With just 19 days remaining until the May 28 deadline for binding bids in the main power utility PPC’s bailout-required disinvestment of its Megalopoli and Meliti lignite power stations, prospective bidding teams appear interested but challenges remain for the sale, relaunched after an initial attempt failed to produce a result.
The candidates are believed to be preparing decent offers based on the current SPA terms, Greek electricity market conditions and EU climate change policies.
The Czech Republic’s Sev.En Energy, joined by GEK Terna; CHN Energy-Damco Energy (Copelouzos Group); Mytilineos; and Elvalhalcor are preparing worthy offers, sources have informed.
China’s CHN Energy and Sev.En Energy have emerged as the chief partners of their respective pairings, while their Greek associates have assumed negotiating roles with PPC.
Mytilineos and Elvalhalcor are both still looking to establish an association for the disinvestment and are also pushing for further sale term improvements.
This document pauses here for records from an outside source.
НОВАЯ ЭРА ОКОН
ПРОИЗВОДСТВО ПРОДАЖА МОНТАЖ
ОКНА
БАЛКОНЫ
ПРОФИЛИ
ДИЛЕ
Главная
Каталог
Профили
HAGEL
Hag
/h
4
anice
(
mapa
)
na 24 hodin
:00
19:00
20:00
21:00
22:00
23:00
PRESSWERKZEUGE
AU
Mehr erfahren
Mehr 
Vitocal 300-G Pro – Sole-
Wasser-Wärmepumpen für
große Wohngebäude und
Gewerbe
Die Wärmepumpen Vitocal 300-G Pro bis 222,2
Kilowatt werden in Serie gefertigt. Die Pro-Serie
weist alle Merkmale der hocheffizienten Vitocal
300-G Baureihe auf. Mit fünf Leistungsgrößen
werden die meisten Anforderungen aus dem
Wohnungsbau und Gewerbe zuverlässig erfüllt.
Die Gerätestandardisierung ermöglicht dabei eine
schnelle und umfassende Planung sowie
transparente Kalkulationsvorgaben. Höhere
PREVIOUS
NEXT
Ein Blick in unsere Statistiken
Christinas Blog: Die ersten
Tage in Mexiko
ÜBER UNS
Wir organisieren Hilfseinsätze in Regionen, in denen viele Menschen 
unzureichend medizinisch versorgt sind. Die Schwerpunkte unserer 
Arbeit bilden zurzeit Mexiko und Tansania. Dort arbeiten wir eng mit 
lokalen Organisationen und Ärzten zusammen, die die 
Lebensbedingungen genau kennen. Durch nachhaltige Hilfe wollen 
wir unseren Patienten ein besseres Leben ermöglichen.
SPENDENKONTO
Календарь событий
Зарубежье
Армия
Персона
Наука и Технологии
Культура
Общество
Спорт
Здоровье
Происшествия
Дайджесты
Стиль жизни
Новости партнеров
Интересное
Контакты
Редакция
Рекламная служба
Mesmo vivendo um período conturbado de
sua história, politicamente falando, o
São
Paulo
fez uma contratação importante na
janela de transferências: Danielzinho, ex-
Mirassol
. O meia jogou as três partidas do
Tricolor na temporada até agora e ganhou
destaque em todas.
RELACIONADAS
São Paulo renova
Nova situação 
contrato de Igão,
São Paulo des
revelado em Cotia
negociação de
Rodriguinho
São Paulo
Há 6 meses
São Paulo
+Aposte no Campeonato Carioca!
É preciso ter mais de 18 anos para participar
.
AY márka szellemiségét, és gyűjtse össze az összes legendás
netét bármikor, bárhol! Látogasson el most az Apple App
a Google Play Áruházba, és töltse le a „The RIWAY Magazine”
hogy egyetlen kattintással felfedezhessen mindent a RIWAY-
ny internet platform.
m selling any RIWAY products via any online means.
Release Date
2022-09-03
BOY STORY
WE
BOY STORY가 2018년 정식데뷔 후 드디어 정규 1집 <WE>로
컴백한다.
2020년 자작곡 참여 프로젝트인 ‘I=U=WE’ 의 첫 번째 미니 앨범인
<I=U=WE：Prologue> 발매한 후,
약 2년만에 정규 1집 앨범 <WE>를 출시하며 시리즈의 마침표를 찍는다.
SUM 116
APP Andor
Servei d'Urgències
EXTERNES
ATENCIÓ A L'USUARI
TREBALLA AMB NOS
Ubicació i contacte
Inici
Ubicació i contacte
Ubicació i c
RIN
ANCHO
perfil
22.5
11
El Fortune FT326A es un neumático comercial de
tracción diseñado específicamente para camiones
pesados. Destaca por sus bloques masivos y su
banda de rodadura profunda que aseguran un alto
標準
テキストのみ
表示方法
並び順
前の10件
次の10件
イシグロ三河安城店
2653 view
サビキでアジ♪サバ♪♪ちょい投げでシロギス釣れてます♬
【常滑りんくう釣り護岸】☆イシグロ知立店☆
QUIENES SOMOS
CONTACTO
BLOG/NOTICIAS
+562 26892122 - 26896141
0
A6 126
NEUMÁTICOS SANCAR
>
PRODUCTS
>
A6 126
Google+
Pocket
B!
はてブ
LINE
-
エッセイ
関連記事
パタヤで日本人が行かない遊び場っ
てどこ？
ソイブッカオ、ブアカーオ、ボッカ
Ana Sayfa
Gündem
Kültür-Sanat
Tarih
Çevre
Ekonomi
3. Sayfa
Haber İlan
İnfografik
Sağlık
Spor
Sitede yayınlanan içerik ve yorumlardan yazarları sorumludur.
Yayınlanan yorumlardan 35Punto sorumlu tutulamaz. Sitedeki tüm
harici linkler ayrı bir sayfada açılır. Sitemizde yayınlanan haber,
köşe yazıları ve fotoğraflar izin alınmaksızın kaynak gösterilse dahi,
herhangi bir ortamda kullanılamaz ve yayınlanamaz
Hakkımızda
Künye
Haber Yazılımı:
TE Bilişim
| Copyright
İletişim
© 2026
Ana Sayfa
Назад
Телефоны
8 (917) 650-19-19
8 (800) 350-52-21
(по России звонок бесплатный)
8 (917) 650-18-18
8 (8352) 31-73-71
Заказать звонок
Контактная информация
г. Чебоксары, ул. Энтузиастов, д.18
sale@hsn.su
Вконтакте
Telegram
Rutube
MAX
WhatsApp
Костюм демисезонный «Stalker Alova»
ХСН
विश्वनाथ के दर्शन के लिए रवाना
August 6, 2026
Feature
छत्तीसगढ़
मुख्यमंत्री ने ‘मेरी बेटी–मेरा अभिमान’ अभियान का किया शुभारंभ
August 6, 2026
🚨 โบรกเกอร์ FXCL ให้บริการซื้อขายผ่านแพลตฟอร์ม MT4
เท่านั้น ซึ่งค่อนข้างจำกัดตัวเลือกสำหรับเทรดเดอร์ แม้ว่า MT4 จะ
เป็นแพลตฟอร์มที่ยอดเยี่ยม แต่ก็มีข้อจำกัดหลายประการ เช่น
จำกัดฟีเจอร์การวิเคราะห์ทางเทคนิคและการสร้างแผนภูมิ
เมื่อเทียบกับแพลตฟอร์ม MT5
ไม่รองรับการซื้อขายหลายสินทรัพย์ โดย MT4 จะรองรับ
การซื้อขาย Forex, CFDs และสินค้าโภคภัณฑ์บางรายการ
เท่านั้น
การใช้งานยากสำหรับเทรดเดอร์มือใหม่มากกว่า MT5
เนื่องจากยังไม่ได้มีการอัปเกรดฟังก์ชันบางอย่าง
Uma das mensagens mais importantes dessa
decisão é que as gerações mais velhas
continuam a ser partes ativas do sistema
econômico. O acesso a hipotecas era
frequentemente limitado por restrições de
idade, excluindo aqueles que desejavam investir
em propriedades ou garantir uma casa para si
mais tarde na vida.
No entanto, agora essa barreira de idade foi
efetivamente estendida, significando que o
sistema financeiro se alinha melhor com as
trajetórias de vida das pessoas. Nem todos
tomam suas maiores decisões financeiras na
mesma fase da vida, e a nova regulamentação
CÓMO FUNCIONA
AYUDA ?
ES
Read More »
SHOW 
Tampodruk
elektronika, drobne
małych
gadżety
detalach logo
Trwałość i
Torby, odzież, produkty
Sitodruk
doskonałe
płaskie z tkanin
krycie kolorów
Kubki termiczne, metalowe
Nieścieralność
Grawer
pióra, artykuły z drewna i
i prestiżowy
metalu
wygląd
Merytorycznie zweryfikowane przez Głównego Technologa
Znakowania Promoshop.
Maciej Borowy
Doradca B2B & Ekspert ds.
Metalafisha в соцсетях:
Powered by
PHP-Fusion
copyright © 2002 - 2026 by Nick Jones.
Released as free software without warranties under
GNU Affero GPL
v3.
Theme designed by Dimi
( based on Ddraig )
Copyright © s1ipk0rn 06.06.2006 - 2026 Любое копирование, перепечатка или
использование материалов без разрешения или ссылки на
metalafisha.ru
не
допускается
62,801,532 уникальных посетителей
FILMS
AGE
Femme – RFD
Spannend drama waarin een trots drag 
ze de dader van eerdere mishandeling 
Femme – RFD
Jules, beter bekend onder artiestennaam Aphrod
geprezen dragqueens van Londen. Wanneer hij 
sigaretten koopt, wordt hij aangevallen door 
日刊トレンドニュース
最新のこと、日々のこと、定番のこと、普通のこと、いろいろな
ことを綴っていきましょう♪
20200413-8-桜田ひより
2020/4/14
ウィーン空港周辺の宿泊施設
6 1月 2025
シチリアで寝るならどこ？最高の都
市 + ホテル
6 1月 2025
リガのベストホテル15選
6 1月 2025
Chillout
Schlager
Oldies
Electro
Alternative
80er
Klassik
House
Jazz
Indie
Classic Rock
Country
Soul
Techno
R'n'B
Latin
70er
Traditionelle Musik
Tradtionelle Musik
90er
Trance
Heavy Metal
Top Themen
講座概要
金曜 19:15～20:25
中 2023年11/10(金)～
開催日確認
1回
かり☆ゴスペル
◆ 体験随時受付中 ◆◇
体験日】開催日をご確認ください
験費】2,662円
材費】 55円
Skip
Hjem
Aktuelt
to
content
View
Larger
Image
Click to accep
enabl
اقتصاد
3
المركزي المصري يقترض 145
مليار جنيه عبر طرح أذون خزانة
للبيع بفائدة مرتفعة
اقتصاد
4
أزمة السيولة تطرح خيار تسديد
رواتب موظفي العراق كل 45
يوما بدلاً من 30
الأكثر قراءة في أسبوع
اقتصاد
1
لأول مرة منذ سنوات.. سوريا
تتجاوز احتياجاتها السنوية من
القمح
The Greek participants are particularly keen to acquire the lignite units as a means of breaking PPC’s monopoly and avoiding any new sale attempt that would also bring hydropower units into the picture and end up attracting major European players with financial might.
Greek energy firms are looking to avoid the market entry of foreign competitors as this would lead to market share contractions and a loss of their leading domestic roles.
Despite the investor interest, the sale attempt remains challenging for all sides. The Megalopoli and Meliti lignite units, according to PPC’s financial results for 2018, incurred losses of more than 360 million euros. Also, CO2 emission right costs are continuing on their upward trajectory, while Brussels’ tough stance on carbon is stiffening.